Extracted entries:
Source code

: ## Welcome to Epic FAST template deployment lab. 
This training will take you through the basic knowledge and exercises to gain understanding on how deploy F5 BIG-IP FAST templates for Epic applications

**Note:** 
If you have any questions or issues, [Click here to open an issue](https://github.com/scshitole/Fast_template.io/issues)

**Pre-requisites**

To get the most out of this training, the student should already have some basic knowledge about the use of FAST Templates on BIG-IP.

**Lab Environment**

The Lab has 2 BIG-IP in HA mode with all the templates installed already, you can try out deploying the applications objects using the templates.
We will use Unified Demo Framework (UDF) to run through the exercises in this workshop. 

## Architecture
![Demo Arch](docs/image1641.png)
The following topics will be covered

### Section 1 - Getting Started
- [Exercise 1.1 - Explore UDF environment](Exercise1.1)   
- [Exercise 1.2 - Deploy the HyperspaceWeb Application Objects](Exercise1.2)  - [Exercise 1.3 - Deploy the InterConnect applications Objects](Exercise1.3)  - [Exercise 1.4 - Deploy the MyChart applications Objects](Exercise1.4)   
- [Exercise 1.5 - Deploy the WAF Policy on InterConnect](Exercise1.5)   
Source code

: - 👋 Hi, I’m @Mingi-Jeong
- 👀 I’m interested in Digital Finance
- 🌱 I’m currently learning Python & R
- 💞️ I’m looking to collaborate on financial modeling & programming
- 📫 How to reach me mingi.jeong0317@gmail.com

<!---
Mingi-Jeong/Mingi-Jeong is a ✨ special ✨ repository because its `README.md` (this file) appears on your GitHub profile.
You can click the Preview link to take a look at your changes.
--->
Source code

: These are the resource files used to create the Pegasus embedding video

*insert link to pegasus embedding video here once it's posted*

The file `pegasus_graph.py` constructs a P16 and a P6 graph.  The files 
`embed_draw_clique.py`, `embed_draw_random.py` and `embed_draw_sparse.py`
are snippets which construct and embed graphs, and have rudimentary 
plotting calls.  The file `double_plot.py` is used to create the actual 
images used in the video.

--

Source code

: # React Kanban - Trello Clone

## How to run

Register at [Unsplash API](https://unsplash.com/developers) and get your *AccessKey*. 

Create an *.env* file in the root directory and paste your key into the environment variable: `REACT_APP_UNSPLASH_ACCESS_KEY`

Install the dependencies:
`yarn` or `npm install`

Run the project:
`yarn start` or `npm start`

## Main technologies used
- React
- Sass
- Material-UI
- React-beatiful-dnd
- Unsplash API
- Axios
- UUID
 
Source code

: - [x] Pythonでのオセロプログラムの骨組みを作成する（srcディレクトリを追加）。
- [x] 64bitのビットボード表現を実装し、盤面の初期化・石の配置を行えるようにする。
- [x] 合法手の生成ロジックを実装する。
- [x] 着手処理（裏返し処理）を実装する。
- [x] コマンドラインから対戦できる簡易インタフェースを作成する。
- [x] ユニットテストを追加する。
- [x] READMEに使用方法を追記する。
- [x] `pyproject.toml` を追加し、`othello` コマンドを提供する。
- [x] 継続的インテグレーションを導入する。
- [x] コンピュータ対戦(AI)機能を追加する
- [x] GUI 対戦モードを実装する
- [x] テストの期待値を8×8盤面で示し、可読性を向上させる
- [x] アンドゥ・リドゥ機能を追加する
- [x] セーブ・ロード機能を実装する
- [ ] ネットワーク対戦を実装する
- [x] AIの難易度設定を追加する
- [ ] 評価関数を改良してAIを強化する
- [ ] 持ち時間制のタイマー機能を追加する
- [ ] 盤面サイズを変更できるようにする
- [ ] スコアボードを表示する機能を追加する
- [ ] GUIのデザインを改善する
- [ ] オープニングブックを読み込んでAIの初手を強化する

Task description:
Find the line with "- [x] テストの期待値を8×8盤面で示し、可読性を向上させる" in the entries above. Retype it and each line after it, exactly, through the line with "- [ ] オープニングブックを読み込んでAIの初手を強化する", and stop there.

Exercise response:
- [x] テストの期待値を8×8盤面で示し、可読性を向上させる
- [x] アンドゥ・リドゥ機能を追加する
- [x] セーブ・ロード機能を実装する
- [ ] ネットワーク対戦を実装する
- [x] AIの難易度設定を追加する
- [ ] 評価関数を改良してAIを強化する
- [ ] 持ち時間制のタイマー機能を追加する
- [ ] 盤面サイズを変更できるようにする
- [ ] スコアボードを表示する機能を追加する
- [ ] GUIのデザインを改善する
- [ ] オープニングブックを読み込んでAIの初手を強化する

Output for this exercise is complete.